6. Access, Validation, and Use Cases
The Health Gym datasets are distributed via PhysioNet under the Restricted Health Data License 1.5.0, with comprehensive documentation and data dictionaries (Kuo et al., 2021). Validation includes univariate and bivariate distribution matching (KS, t-test, F-test, 3σ coverage), inspection of moment statistics, dynamic statistics via detrended time-series correlation, and privacy risk quantification (Kuo et al., 2022, Kuo et al., 2021).
Primary use cases:
- Offline RL and imitation learning algorithm development and benchmarking.

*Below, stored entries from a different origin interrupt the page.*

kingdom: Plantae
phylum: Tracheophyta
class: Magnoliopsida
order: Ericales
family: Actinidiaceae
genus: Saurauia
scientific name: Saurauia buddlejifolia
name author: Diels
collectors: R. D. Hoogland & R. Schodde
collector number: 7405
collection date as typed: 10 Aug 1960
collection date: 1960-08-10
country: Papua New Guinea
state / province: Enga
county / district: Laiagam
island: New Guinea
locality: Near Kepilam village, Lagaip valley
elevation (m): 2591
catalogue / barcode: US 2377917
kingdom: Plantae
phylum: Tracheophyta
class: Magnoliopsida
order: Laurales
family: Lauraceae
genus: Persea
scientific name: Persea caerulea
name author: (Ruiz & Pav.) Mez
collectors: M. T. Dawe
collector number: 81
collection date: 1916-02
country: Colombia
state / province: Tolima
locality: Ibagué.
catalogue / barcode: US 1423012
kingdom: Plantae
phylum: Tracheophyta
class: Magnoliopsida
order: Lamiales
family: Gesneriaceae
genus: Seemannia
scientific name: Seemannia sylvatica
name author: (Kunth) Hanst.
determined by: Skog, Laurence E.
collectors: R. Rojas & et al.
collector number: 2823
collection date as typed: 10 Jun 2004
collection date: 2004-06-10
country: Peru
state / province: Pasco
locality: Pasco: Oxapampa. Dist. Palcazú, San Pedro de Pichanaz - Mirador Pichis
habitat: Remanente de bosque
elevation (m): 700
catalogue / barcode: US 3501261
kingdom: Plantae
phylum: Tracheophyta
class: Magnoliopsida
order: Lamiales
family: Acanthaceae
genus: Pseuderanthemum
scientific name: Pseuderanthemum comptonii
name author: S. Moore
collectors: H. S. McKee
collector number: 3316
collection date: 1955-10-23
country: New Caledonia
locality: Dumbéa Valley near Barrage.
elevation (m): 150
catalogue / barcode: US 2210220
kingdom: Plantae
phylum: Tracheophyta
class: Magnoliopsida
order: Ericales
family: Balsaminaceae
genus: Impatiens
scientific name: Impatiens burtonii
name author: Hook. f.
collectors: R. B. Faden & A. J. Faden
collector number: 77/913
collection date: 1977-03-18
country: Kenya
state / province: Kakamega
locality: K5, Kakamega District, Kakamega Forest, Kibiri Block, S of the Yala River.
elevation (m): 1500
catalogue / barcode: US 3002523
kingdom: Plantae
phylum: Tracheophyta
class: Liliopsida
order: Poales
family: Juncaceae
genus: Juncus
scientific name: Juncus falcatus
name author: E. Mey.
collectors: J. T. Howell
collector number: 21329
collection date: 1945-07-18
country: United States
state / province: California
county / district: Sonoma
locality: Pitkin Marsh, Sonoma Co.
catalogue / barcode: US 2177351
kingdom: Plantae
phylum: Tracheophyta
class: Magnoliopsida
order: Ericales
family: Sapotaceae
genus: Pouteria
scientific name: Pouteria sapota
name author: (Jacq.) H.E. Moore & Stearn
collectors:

- Supervised time-series forecasting (lab/vital sign trajectories).
- Causal inference and dynamic treatment regime optimization.
- Educational simulation and demonstration without PHI risk.
7. Clinical and Methodological Implications
The Health Gym platform enables methodologically rigorous comparison of RL policies under a shared, privacy-preserving synthetic data standard, anchored in plausibly realistic state-action-reward mappings. Techniques developed here—safe multi-policy learning (SODA-RL), uncertainty-aware control (distributional RL w/ deep ensembles), interpretable representation learning (deep multi-modal attention, integration of clinical phenotypes)—establish Health Gym as a canonical reference for data-driven acute hypotension and sepsis treatment research (Futoma et al., 2020, Ma et al., 2023, Nanayakkara et al., 2021, Ren et al., 2023).
In summary, Health Gym Acute Hypotension/Sepsis constitutes a comprehensive ecosystem for robust algorithmic investigation of ICU circulatory support, offering realistic data, high statistical fidelity, formal privacy safeguards, and explicit support for RL, simulation, and causal modeling (Kuo et al., 2022, Kuo et al., 2021).